「カピタン(船長)。」
最後尾にある船長室には風穴が。大きな窓がひとつ割れている。
吹き込む潮風は追い風だ。もうじきリムサ・ロミンサ港に着くだろう。
報告に来た船員は困り顔で船長に尋ねた。
「お怪我は?」
「あるように見えたか?」
「いえ!」
「で、被害は?」
「あ、はい。ペンデンテは沈みましたが、乗員全て無事です、アスタリシアの乗員も気絶くらいですか。」
「そうか。」
「で、あの娘はなんだったんです?」
「魔女、ってところか。」
「魔女ですか?」
「あのマイスターすら手玉に取ったみたいだからな。」
「え!」
「さしずめ、天魔の魔女(ウィッチケイオス)というところか。
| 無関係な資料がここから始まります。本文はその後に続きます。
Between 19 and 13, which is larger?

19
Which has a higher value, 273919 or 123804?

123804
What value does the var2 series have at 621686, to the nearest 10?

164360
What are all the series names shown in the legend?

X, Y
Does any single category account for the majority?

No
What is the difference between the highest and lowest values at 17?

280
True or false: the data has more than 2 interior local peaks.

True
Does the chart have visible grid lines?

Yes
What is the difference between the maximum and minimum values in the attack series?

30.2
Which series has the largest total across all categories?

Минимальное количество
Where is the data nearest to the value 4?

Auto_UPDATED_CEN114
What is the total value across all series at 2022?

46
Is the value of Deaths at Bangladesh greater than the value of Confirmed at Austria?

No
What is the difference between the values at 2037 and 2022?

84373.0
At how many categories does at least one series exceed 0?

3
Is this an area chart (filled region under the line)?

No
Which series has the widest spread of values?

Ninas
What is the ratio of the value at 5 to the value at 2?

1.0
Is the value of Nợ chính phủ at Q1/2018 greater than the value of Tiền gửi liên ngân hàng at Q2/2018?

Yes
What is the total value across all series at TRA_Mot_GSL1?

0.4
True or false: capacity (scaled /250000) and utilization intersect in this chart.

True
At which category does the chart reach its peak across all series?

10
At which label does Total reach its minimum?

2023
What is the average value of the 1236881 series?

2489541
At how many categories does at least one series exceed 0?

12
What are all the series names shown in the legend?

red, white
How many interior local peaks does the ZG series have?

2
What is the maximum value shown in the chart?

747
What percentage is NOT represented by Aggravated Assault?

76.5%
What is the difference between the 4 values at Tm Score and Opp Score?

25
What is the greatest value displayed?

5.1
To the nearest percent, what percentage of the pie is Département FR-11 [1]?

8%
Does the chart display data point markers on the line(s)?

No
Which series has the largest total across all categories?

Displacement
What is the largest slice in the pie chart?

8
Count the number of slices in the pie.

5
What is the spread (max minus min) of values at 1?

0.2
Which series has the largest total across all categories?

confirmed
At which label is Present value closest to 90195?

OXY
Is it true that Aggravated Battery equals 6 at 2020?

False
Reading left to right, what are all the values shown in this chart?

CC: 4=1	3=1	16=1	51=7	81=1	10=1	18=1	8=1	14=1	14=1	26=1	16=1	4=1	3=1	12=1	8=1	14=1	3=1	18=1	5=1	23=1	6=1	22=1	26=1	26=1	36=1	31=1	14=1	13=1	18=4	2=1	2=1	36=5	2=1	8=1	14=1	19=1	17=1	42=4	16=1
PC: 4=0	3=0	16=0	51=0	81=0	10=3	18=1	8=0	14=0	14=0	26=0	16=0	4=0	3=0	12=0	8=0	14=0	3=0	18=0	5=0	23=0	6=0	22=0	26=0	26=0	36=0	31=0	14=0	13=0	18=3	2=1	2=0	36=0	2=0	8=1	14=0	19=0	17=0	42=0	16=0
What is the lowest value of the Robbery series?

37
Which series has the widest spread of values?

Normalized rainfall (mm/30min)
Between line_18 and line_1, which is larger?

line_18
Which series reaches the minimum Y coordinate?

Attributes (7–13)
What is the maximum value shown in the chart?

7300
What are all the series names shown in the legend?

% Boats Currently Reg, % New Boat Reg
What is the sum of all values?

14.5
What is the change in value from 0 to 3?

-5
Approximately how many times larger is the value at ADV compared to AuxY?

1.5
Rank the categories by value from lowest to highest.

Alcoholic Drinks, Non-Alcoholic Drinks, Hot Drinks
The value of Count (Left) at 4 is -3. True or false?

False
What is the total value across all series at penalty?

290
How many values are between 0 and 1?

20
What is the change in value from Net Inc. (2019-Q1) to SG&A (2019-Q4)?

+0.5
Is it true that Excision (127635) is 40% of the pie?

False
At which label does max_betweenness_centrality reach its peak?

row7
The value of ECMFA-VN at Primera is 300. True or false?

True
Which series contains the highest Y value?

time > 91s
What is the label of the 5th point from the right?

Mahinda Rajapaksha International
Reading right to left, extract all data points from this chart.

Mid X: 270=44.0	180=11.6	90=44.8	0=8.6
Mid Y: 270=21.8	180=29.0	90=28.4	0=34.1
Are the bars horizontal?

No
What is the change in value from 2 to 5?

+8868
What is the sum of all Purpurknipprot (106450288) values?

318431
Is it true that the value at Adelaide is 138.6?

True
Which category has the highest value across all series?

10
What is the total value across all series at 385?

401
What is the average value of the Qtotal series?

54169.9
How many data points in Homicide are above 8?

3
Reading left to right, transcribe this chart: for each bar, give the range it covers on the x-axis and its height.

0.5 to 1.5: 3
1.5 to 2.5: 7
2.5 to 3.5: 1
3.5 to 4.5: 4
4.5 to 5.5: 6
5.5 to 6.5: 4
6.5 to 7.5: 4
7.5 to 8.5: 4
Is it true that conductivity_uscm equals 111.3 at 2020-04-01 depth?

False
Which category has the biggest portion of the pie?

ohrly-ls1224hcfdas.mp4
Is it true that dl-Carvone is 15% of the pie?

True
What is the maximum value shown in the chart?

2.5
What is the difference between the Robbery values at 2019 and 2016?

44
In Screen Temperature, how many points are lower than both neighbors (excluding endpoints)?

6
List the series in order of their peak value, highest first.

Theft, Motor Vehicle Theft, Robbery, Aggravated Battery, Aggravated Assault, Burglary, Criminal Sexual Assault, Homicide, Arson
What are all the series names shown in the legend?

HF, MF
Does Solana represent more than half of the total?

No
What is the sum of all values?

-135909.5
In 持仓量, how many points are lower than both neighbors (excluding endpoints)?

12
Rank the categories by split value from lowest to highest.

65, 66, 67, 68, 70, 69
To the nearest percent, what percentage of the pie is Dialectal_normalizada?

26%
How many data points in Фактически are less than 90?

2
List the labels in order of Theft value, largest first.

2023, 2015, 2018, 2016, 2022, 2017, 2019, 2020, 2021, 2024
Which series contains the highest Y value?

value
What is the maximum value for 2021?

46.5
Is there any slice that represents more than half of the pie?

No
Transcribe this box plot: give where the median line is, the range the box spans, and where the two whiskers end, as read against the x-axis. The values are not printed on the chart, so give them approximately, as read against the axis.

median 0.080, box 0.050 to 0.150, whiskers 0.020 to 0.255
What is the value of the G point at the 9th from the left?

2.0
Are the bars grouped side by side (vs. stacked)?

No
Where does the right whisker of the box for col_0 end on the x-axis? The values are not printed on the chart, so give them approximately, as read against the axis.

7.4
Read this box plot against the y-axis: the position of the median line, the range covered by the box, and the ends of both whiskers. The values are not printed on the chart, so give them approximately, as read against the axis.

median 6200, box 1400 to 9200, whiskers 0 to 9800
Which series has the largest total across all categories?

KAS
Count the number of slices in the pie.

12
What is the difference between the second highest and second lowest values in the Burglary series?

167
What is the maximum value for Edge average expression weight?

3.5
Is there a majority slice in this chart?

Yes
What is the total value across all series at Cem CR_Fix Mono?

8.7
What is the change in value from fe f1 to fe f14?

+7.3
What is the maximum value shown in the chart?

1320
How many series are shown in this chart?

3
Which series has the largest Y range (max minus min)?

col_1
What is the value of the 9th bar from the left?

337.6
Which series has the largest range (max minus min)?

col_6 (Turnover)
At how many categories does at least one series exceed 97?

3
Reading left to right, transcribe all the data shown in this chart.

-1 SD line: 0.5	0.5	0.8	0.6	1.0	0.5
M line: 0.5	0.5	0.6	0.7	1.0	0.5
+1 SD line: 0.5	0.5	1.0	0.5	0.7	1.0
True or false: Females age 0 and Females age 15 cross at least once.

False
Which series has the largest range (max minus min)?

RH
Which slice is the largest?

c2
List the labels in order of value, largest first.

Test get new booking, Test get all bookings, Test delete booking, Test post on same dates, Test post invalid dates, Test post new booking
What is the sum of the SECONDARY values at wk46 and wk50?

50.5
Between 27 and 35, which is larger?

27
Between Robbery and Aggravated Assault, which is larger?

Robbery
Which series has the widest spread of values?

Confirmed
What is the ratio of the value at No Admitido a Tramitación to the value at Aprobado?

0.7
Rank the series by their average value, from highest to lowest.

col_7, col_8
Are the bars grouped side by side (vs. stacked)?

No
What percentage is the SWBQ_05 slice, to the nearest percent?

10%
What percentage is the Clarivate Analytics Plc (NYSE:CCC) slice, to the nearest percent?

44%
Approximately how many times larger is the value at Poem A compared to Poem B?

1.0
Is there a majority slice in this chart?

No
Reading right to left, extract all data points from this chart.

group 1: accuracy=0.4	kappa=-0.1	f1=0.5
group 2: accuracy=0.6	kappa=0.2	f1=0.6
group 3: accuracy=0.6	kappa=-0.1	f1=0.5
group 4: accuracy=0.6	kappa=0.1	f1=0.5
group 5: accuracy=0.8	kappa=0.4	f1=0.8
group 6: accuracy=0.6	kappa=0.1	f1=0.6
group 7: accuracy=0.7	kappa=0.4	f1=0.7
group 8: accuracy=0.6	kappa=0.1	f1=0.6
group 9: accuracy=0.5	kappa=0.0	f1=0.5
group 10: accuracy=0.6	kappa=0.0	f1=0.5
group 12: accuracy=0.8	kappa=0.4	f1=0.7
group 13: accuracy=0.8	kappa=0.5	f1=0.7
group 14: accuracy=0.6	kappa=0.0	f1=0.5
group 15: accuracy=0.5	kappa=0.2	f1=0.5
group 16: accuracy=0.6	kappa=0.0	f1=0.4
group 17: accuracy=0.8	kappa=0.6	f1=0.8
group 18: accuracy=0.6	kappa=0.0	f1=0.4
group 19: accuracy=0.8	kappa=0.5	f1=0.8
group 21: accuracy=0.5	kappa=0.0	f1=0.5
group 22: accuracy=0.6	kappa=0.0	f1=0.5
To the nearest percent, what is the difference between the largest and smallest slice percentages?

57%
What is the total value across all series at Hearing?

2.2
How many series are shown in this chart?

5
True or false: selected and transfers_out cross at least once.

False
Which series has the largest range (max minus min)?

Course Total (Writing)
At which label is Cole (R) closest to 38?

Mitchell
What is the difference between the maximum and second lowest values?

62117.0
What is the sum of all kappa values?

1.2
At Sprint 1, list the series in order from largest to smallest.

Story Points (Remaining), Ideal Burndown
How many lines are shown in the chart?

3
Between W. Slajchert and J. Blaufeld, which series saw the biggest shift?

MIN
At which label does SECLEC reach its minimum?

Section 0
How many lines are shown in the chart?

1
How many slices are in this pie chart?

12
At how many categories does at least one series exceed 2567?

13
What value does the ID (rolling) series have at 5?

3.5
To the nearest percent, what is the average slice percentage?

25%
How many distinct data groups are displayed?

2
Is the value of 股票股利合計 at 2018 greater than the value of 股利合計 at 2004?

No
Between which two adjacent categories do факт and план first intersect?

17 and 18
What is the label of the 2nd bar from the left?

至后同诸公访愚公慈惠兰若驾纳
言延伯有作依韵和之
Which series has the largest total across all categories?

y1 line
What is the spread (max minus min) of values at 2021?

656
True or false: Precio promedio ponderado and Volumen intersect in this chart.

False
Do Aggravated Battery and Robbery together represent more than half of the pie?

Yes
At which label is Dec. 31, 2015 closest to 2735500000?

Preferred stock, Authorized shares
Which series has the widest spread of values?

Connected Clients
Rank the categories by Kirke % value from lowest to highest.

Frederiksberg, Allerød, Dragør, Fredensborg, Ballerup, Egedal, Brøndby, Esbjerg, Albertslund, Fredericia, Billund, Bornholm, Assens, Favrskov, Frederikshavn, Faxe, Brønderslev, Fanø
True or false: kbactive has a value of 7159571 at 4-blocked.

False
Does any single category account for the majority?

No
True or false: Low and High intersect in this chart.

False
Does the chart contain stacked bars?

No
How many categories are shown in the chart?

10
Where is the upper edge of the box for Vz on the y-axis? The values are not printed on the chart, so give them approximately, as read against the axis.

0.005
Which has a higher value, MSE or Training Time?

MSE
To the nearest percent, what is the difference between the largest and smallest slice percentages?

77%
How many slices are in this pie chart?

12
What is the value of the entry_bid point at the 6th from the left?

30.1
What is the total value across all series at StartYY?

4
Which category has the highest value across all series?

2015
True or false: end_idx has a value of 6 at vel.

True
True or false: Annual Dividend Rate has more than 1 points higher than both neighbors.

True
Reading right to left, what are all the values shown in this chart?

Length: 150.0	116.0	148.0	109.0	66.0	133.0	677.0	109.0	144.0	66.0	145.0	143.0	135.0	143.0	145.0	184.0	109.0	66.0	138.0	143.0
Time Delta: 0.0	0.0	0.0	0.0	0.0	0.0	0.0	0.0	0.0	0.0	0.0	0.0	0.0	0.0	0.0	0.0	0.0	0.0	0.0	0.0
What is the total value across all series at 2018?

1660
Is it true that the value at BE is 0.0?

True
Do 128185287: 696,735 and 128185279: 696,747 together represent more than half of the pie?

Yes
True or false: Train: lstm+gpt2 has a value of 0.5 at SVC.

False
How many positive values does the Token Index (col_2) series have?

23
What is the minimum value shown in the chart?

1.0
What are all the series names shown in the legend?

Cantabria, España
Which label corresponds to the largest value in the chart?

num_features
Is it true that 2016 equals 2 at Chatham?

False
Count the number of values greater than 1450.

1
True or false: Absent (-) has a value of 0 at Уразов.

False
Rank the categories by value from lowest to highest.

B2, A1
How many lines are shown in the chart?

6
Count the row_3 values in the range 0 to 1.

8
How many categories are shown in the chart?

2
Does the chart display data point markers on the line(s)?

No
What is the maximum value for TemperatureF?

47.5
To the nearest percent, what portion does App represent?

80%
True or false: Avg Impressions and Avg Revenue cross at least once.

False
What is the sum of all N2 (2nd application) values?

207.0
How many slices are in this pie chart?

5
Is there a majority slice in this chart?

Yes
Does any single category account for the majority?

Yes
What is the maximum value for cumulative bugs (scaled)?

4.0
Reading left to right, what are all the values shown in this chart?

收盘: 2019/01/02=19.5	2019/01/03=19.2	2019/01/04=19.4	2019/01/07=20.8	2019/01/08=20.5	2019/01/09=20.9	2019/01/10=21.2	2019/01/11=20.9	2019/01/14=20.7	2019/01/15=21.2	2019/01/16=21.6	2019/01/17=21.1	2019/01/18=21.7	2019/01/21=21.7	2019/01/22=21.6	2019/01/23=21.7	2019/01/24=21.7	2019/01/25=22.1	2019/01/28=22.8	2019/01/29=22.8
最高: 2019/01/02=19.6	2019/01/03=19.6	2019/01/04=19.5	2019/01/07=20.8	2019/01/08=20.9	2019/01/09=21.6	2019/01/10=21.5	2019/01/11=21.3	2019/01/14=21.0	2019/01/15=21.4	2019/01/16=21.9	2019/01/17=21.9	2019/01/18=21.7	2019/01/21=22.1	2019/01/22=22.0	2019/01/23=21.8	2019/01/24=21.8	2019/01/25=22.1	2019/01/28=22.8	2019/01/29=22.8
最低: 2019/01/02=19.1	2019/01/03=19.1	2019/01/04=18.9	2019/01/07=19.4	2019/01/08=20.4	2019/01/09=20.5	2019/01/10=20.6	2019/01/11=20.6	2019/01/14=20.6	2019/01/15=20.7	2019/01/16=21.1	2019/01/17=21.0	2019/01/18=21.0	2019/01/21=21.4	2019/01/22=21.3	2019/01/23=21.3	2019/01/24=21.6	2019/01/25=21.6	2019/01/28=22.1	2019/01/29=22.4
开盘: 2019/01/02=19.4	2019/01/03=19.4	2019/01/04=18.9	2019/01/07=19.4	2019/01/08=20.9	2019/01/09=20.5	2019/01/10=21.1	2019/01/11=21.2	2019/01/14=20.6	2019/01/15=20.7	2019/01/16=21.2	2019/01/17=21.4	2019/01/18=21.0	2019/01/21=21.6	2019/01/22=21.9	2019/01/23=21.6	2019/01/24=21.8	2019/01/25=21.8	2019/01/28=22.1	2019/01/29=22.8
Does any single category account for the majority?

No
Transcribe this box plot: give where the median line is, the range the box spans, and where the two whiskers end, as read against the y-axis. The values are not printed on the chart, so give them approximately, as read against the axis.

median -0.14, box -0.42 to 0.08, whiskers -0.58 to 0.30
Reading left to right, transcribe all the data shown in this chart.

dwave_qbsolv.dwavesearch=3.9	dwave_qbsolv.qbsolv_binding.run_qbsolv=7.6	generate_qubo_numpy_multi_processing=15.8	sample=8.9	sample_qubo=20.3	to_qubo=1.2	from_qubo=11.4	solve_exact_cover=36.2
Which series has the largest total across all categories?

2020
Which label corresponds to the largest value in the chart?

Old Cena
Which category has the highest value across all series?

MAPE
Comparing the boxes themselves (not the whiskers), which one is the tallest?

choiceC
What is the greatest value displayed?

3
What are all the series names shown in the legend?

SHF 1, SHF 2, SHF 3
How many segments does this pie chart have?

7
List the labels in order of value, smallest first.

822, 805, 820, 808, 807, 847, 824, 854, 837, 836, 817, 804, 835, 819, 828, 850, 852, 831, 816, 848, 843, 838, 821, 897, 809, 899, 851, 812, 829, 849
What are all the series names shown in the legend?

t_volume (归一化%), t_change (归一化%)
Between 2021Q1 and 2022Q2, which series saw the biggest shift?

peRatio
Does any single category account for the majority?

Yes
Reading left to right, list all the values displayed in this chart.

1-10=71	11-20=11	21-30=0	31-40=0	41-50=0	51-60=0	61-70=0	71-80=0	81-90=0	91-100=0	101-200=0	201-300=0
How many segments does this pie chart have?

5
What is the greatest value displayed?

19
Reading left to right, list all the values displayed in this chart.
礼儀正しい娘だが、やることが破天荒だな。」
「はぁ。」
「まあ、噂には聞いていたが、あれは人災そのものだな。」
割れた窓を見やる。既に後続の僚艦は無い。
半年後。
「あ、ミューヌ!お久しぶり!」
「え?」
パールから伝わる伝心にびっくりするカーラインカフェの看板娘。
「わたし、大丈夫だから。」
「え?ウルスリ?」
「うん、今リムサ・ロミンサでお仕事の準備してるの。」
「ええええ?」
「心配かけてゴメンね。」
「何言ってるの、もう!」泣きだしてしまう少女に、常連客が心配そうに声をかける。
「パール、しばらく使えなかったから、遅くなったけど。ゴメンね。」
「また会える?」
「もちろん、ね。」
「で、ウルスリ。今からお仕事。」不敵な面構えの不精ヒゲの青年。
「はい、マスター。」凜とした声で返す少女。
「まあ、こんだけあれば、酒場の大将も納得だろ。もういい歳だしな。」
「そうですね。」
「で、従姉にはちゃんと挨拶できたのか?」
「はい。ありがとうございます。」
「いや、すまんな。乗船許可の替わりに取り上げちまって。」
「いえ、返していただけて、それだけでうれしいです。」
はにかみながら目元に少し光るものがある。
ふう、と息をつく青年。
坊主頭に斧を背に。
でかい斧を担いで海を泳ぐのがどれほど酷かを思い知ったというか、
もう何度目だろうか?リムサ・ロミンサ港には明け方前にたどり着いた。かつての船はもうたどり着いている。
「さて、あの娘はどこに行ったかだ。」
一人で考えても答えはなかなか出てこない。
「ん?バデロンならわかるか?」
船に行くが。
「バデロンなら船長の許可をとって降りましたぜ?今はどこにいるのかね?」
「なんだとおお!」
「マイスター、乗船許可の無いヤツとおしゃべりすると、叱られちまいやす。このへんで。」
同じく半年後。
「見つけた!」
カーラインカフェは今日も賑やかだ。